AIM OF THE TASK:
Count the lines in the entries that contain "left". Say the number and nothing more.

SUPPLIED MATERIAL:
········

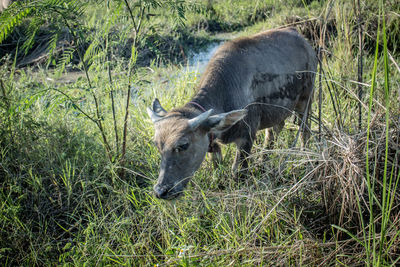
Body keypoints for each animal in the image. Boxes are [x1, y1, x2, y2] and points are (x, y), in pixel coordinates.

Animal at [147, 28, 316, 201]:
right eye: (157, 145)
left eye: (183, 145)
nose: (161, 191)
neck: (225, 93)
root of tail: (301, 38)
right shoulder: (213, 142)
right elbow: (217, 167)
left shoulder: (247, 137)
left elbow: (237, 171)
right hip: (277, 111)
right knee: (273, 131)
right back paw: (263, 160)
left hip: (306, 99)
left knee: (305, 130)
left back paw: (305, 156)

········

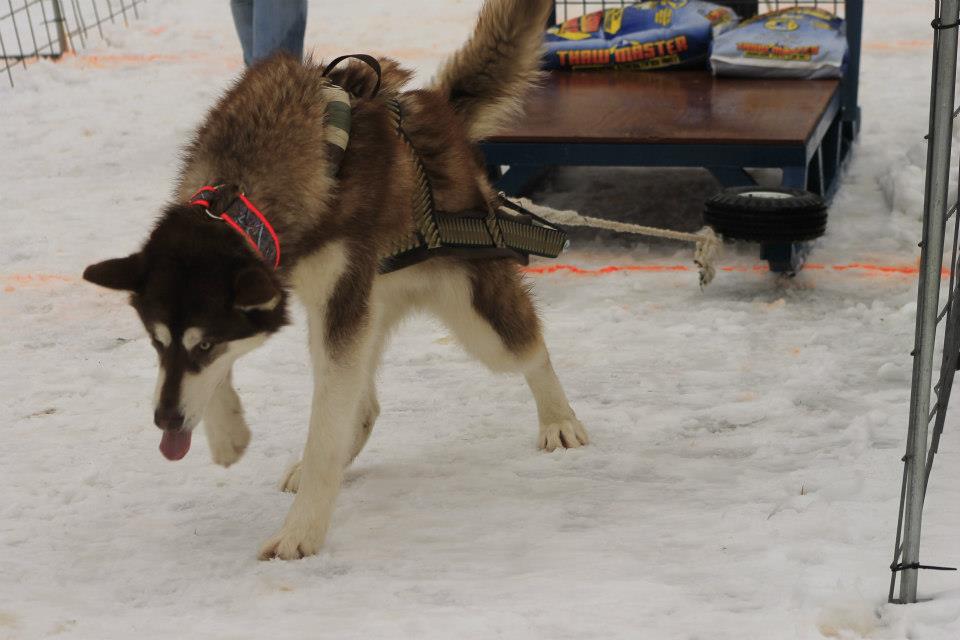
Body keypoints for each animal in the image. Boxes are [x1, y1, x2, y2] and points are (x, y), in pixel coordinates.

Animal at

········

YOUR RESPONSE:
6